THE QUEEN will be chuffed – and so will the thousands of passengers who use it every year.

Planning chiefs have approved an application to extend the steam railway at one of Hampshire’s top attractions – the award-winning Exbury Gardens near Beaulieu.

Exbury has been given permission to lengthen the narrow gauge line, enabling visitors to view an area that is not currently open to the public.

The Queen has been a fan of the railway since she named one of the locomotives in 2008 and rode in the cab.

Three years later it was the turn of Prince Charles and the Duchess of Cornwall to board the train.

Two of Britain’s best-loved actresses, Dame Judi Dench and Dame Maggie Smith, have also travelled on the Exbury Express.

The railway, which includes a bridge, a tunnel and a viaduct, is currently one-and-a-half miles long.

Earlier this year Exbury asked the National Park Authority (NPA) for planning permission to build a quarter-mile extension to the line to include an area known as North Lake and Dragonfly Pond.

No objections to the application were received, but locals said there must be no increase in noise or litter.

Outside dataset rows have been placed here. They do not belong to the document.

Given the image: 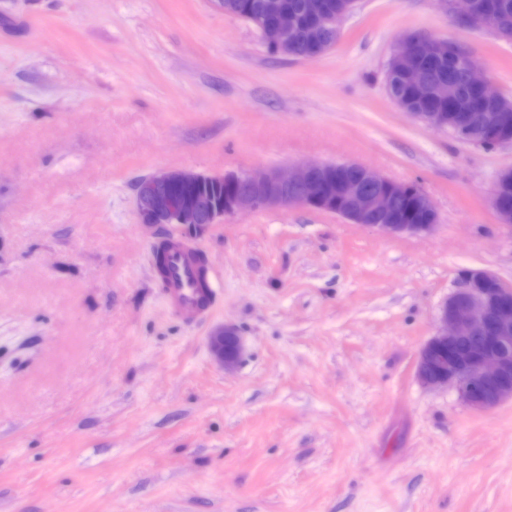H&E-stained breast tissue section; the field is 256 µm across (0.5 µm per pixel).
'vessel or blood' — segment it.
<instances>
[{
    "label": "vessel or blood",
    "mask_w": 512,
    "mask_h": 512,
    "mask_svg": "<svg viewBox=\"0 0 512 512\" xmlns=\"http://www.w3.org/2000/svg\"><path fill=\"white\" fill-rule=\"evenodd\" d=\"M165 245L164 286L171 308L185 319H194L212 302L214 272L198 263L181 240L169 239Z\"/></svg>",
    "instance_id": "obj_1"
}]
</instances>
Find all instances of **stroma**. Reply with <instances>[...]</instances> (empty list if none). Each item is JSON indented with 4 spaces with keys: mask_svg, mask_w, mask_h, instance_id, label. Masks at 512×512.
<instances>
[{
    "mask_svg": "<svg viewBox=\"0 0 512 512\" xmlns=\"http://www.w3.org/2000/svg\"><path fill=\"white\" fill-rule=\"evenodd\" d=\"M455 42L512 97V42L436 0H358L313 61L271 55L211 0H0V512H512V401L486 412L415 375L463 268L512 286L489 204L512 148L401 111L397 37ZM356 162L430 197L389 237L290 206L145 225L136 184ZM216 273L171 310L155 247ZM235 326V370L209 336Z\"/></svg>",
    "mask_w": 512,
    "mask_h": 512,
    "instance_id": "stroma-1",
    "label": "stroma"
}]
</instances>
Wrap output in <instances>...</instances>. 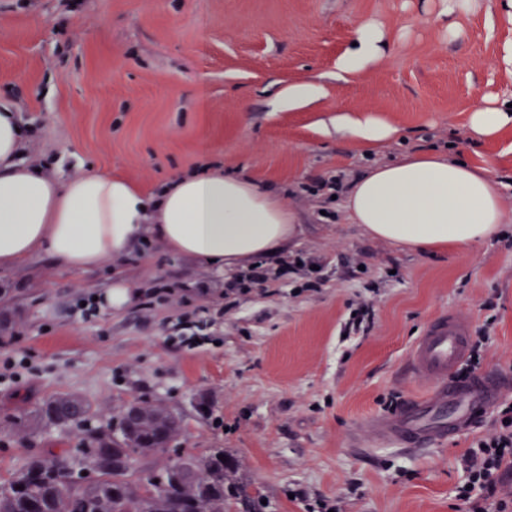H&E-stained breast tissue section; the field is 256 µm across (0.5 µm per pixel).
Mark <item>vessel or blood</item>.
<instances>
[{"label":"vessel or blood","instance_id":"vessel-or-blood-1","mask_svg":"<svg viewBox=\"0 0 512 512\" xmlns=\"http://www.w3.org/2000/svg\"><path fill=\"white\" fill-rule=\"evenodd\" d=\"M471 341L465 315L438 314L414 344L410 359L411 377L425 383L427 393L411 398L395 413L369 417L356 428L354 440L425 451L490 414L512 392V380L487 371L456 381L453 374Z\"/></svg>","mask_w":512,"mask_h":512}]
</instances>
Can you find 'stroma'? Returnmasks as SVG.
<instances>
[{"label":"stroma","instance_id":"35a3bbf8","mask_svg":"<svg viewBox=\"0 0 512 512\" xmlns=\"http://www.w3.org/2000/svg\"><path fill=\"white\" fill-rule=\"evenodd\" d=\"M442 0H0V103L20 111L27 156L61 177L121 175L148 192L204 167L278 191L299 216L296 246L269 268L312 258L321 288L281 277L225 293L226 275L148 244L121 262L137 292L165 300L74 320L78 297L104 295L111 265L86 272L42 254L0 272V471L47 448H72L56 427L18 433L14 418L70 393L94 403L93 426L134 400L161 402L183 421L180 444L234 454L269 501L267 512H456L461 460L495 421L421 452L353 448L355 423L393 413L423 393L404 375L412 347L439 313L457 311L482 339L479 370L512 376V222L473 250L402 252L349 223L324 182L348 183L371 162L445 150L489 169L512 214V128L475 139L477 106L512 97L498 62L512 40L501 0L439 19ZM375 23L386 54L371 71L337 77L336 60L360 22ZM457 24L462 36L447 34ZM313 81V110L278 109L289 84ZM372 112L398 129L356 150L330 123ZM214 306L211 341L181 345L174 326L190 305ZM371 305L369 332L344 333Z\"/></svg>","mask_w":512,"mask_h":512}]
</instances>
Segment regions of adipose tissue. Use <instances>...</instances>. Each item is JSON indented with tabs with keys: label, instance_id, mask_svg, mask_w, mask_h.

Ken Robinson, representing the residents of nearby Gilbury Lane, told the NPA: “We have no objection to the proposed extension of the railway and the creation of related facilities provided there is no increase in the use of train whistles and that litter related to the picnic site is well managed.”

Now the application has been granted, subject to conditions.

An NPA report says: “The proposal is to extend the miniature railway so that it circles an existing pond and then rejoins the main track.

"New Forest District Council and the NPA’s tourism officer support the proposal, saying it would provide a greater opportunity for visitors to enjoy the special qualities of the national park.”

The report says the site is well screened by trees and shrubs and is also well away from Exbury House, a Grade II listed building.

An Exbury spokesman added: “It’s an area of the gardens that isn’t currently accessible to the public so this will open it up for their enjoyment.

"The cost is being minimised by the Exbury railway team and volunteers doing a large part of the work themselves.”

Owned by a branch of the Rothschild family, the gardens have been open to the public since the 1950s.

The railway was added in 2001 and takes visitors on a 20-minute journey through the site overlooking the Beaulieu River.